What you should do:
Pick each line containing the word "Pathologist" out of the data below.

Stored data:

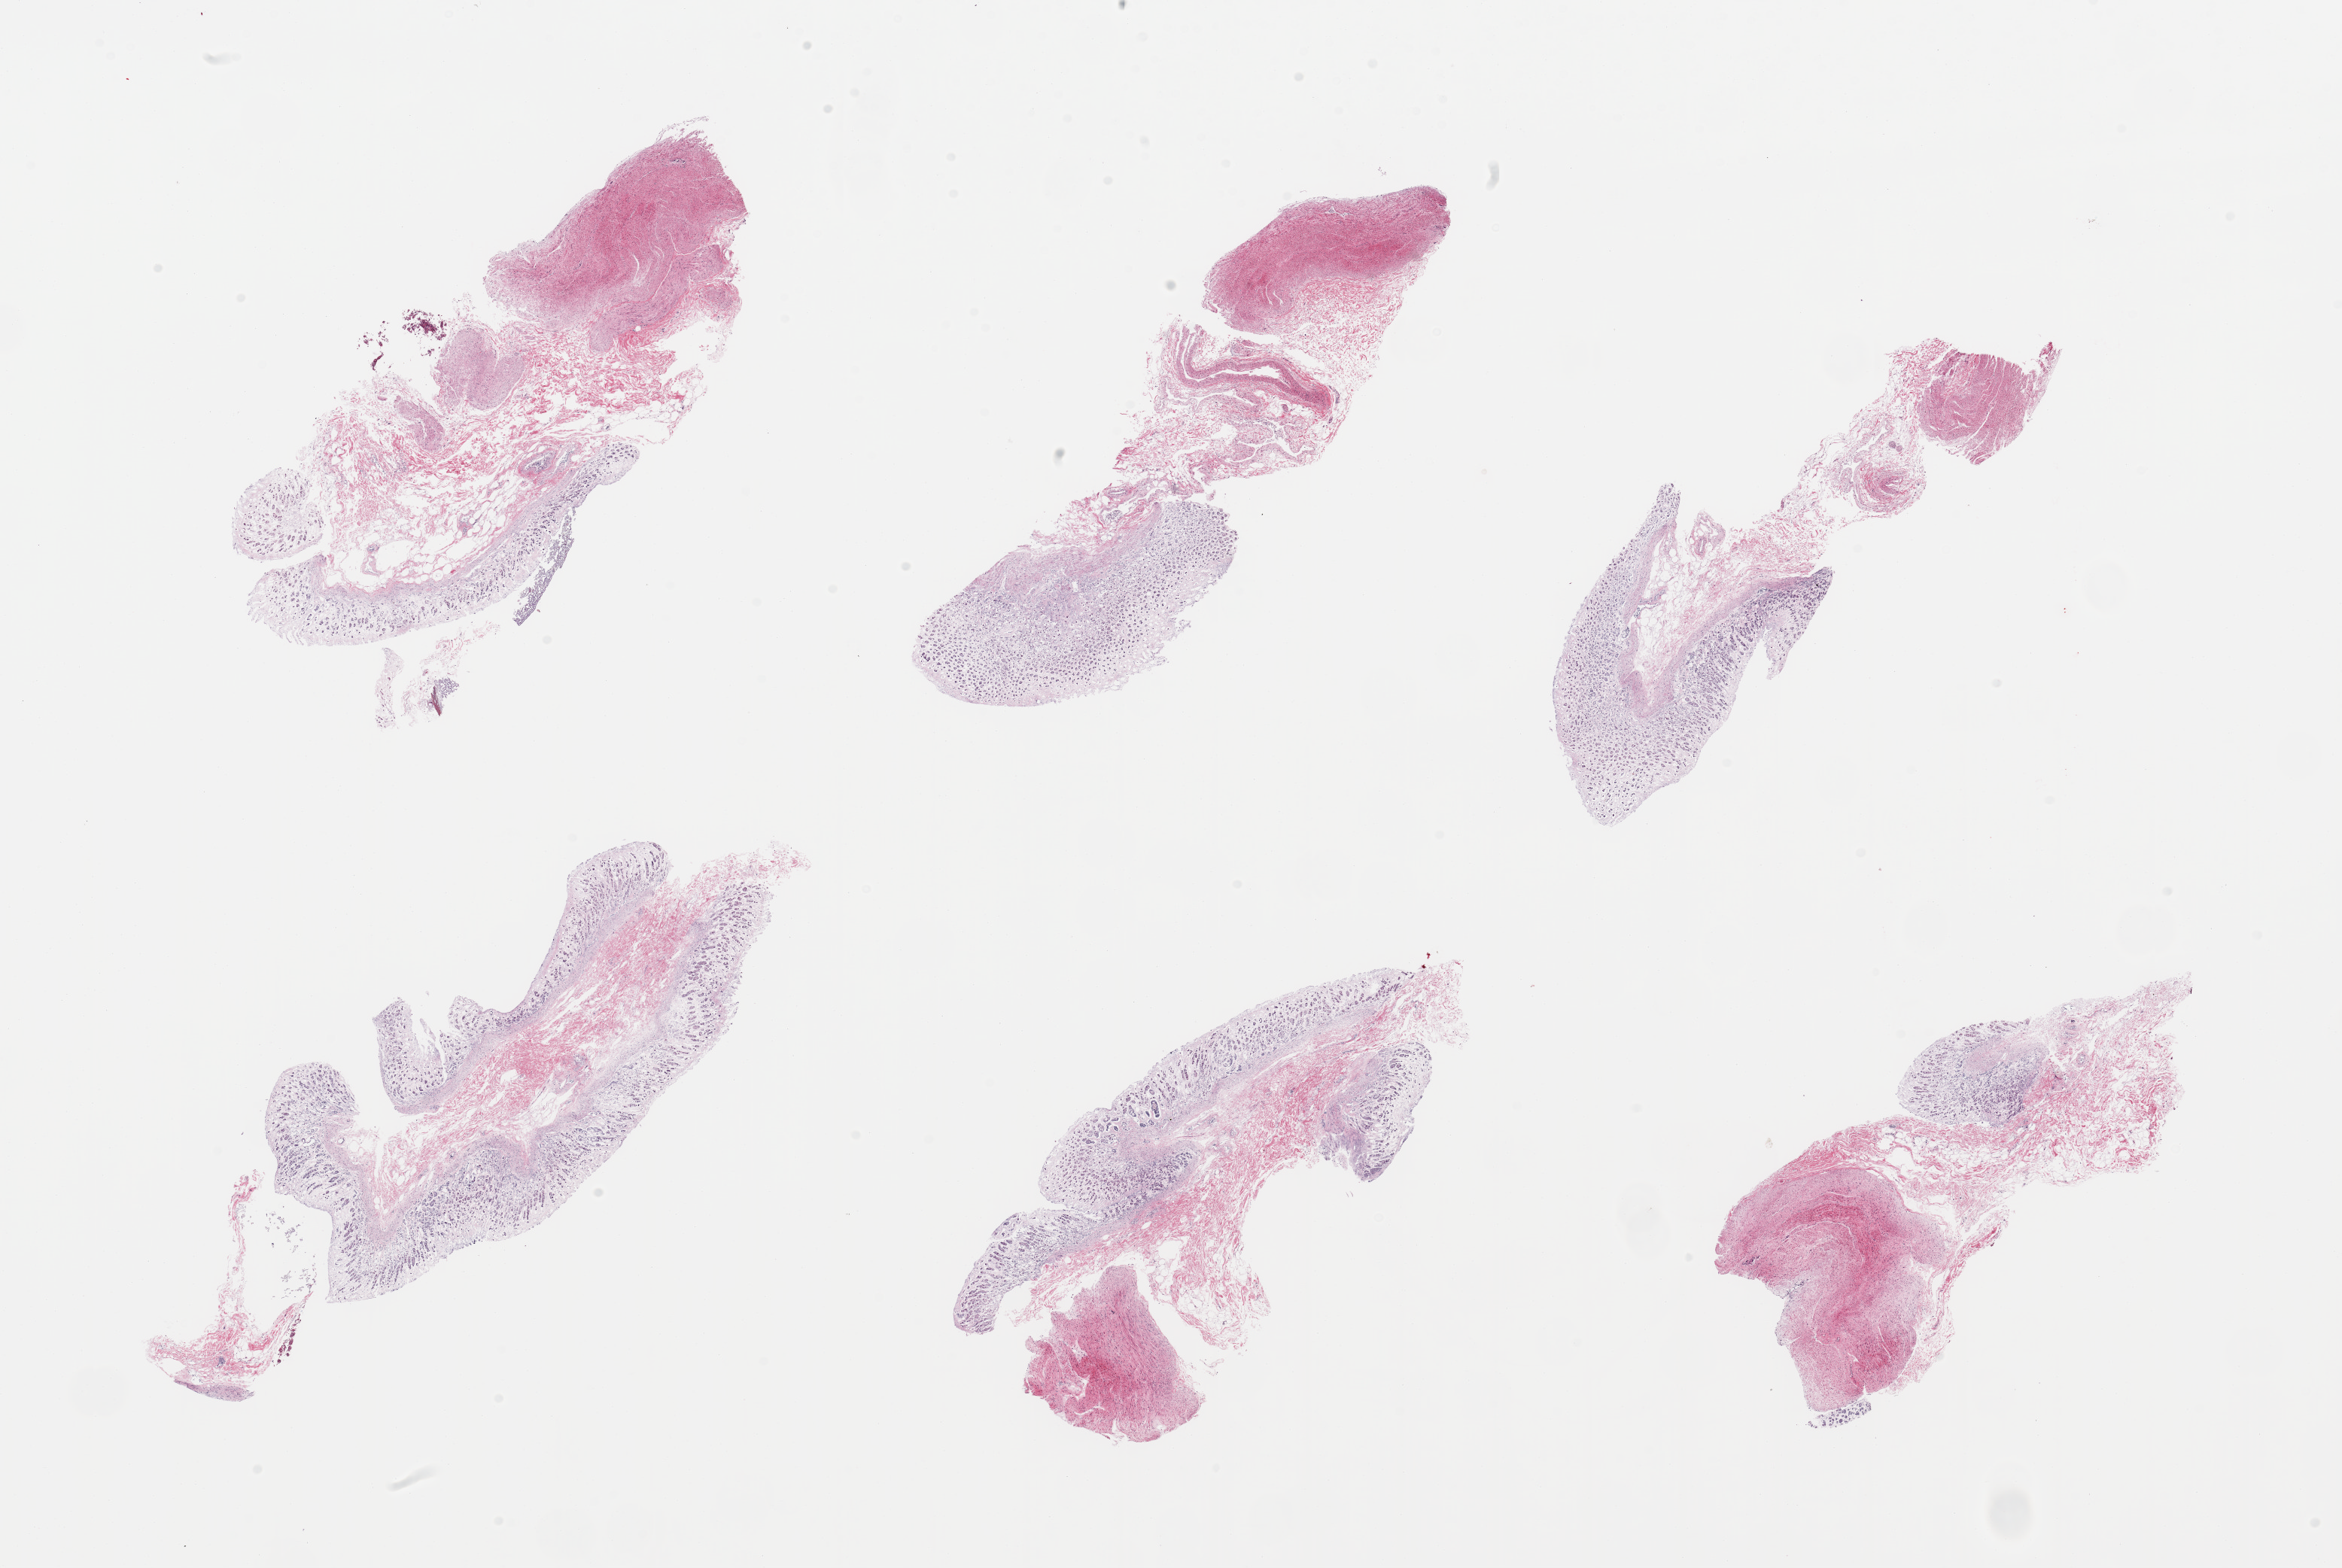
Whole-slide image, haematoxylin and eosin stain — low-resolution overview of the scanned area, about 24.6 x 16.5 mm (from a 20x scan). PAXgene-fixed paraffin-embedded (PFPE) section. Section of stomach (target tissue). Tissue donor sample. Donor: male.
Pathologist's review note for this sample: 6 pieces; entirely autolyzed mucosa and muscularis.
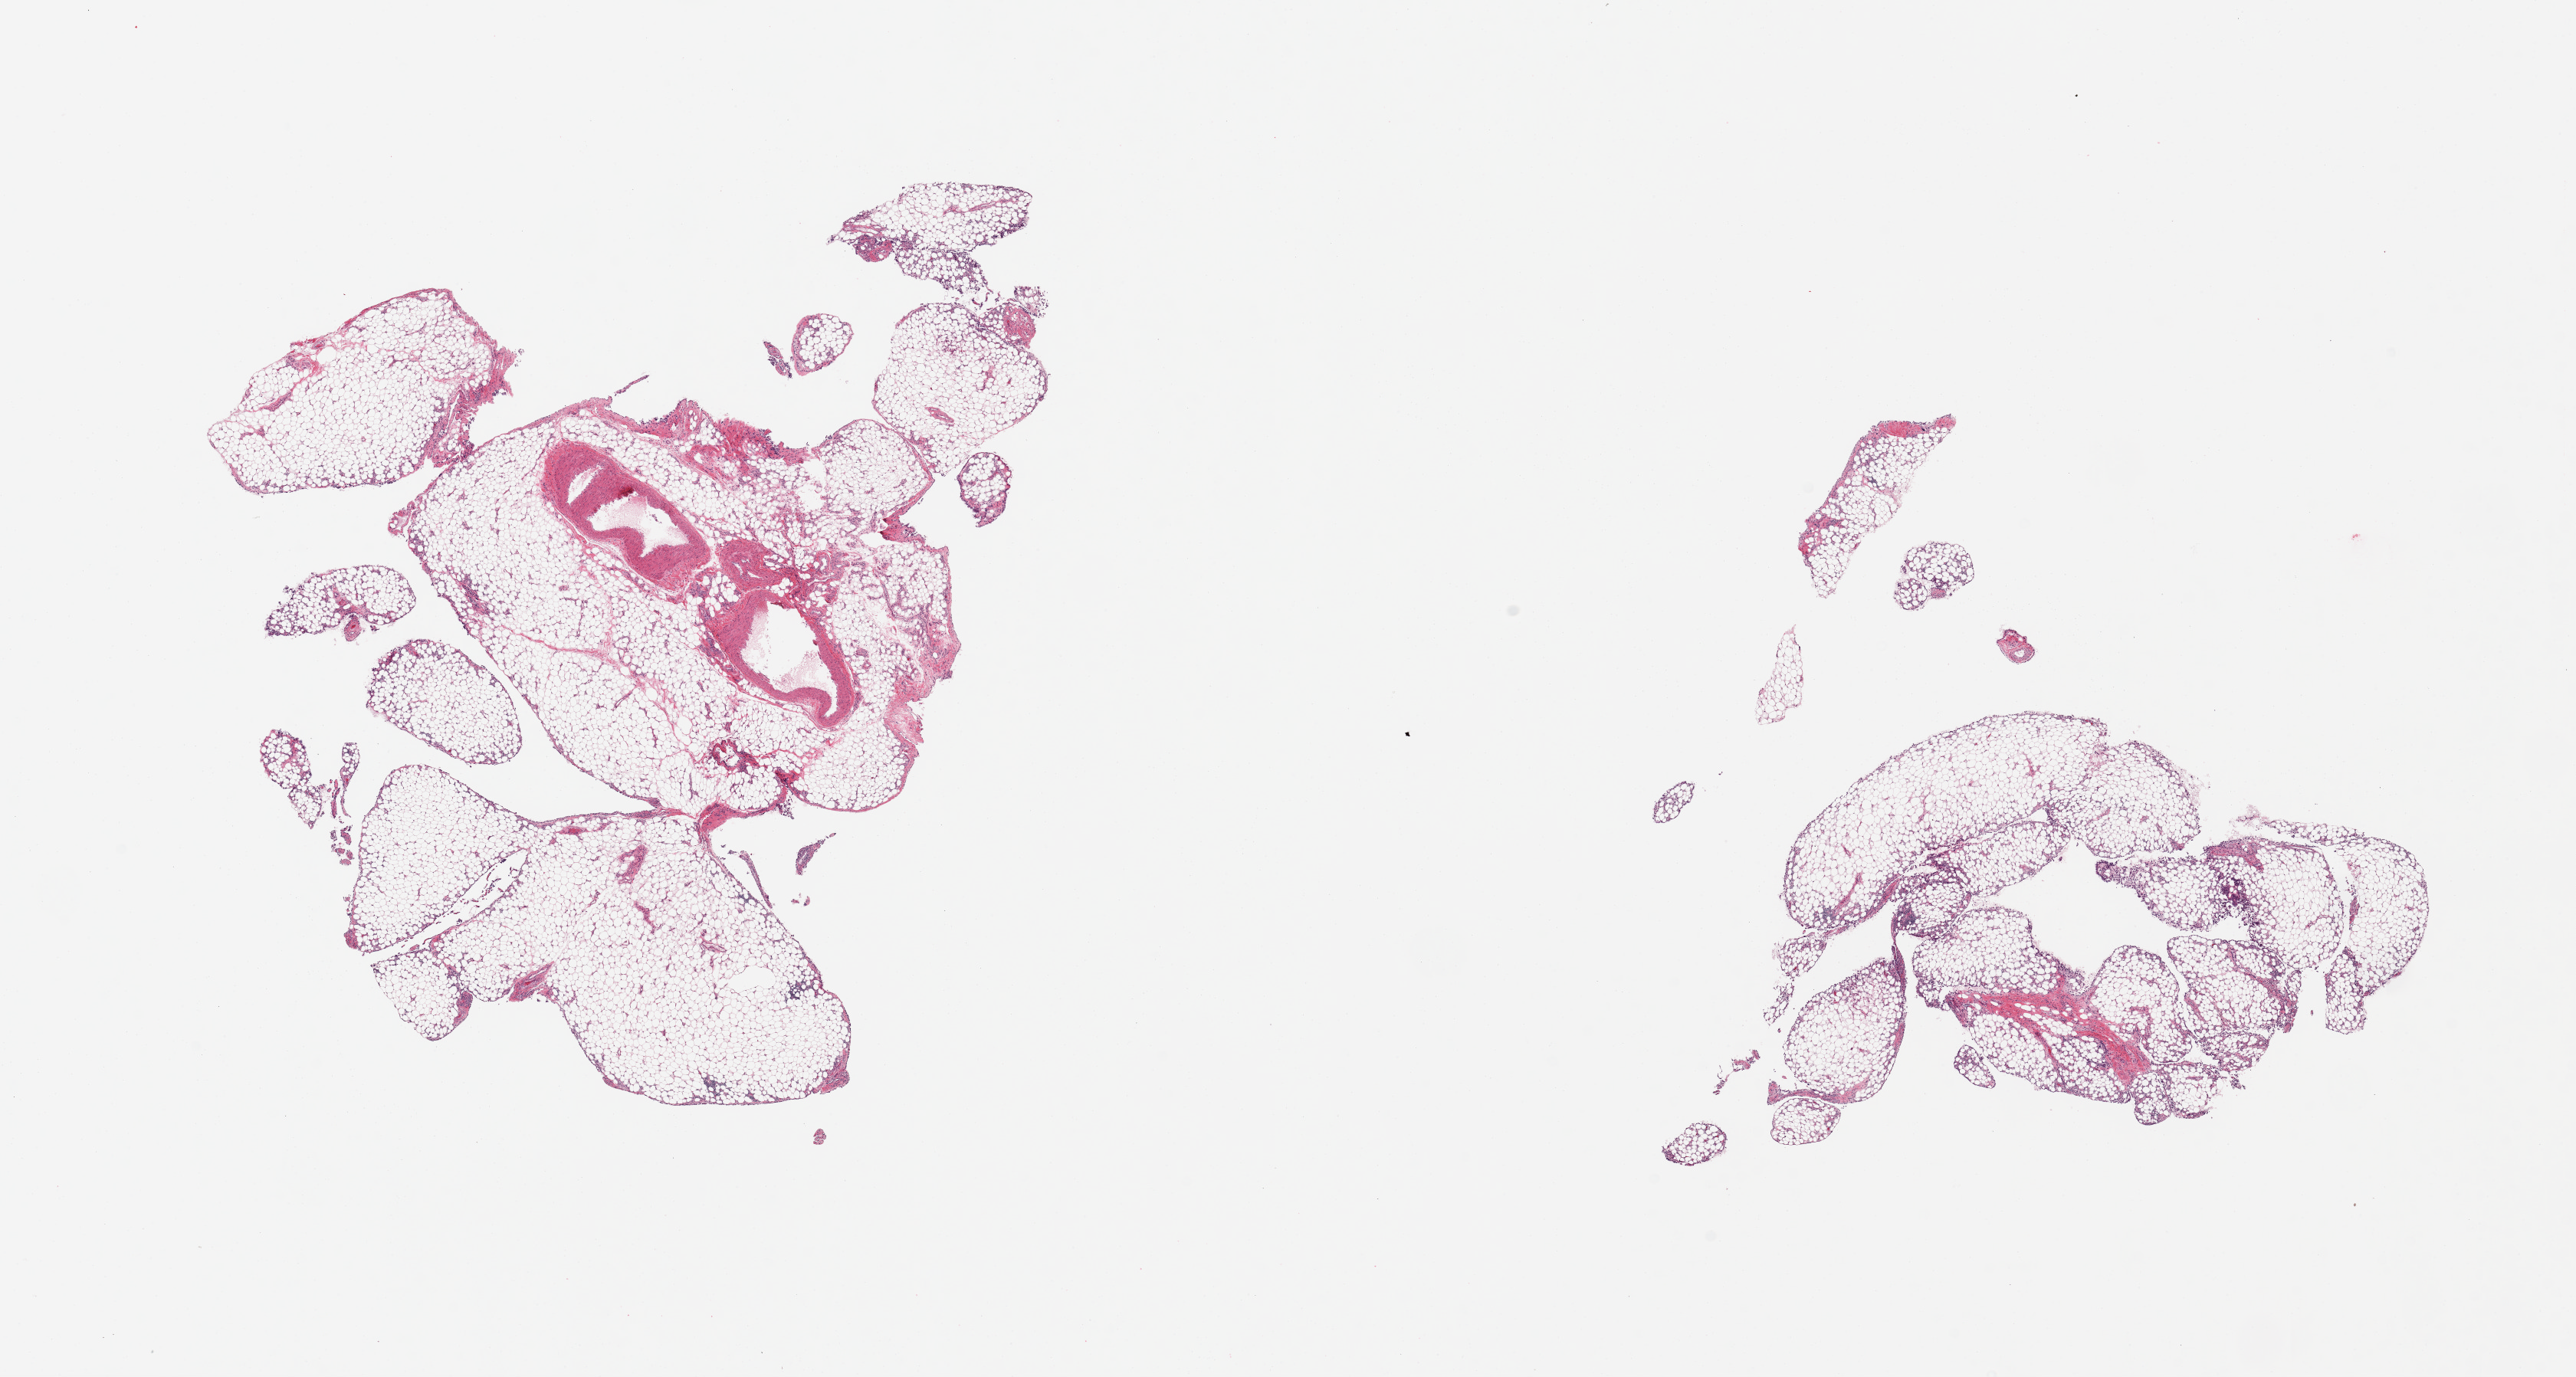
Haematoxylin and eosin whole-slide image, low-resolution overview of the scanned area, about 26.6 x 14.2 mm, PAXgene-fixed, paraffin-embedded tissue, target tissue: omentum, donor tissue sample. Donor sex: male.
Pathologist's review note for this sample: 2 pieces; foci of lymphoid cells; large blood vessel in 1 piece (10%).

Reply:
Pathologist's review note for this sample: 6 pieces; entirely autolyzed mucosa and muscularis.
Pathologist's review note for this sample: 2 pieces; foci of lymphoid cells; large blood vessel in 1 piece (10%).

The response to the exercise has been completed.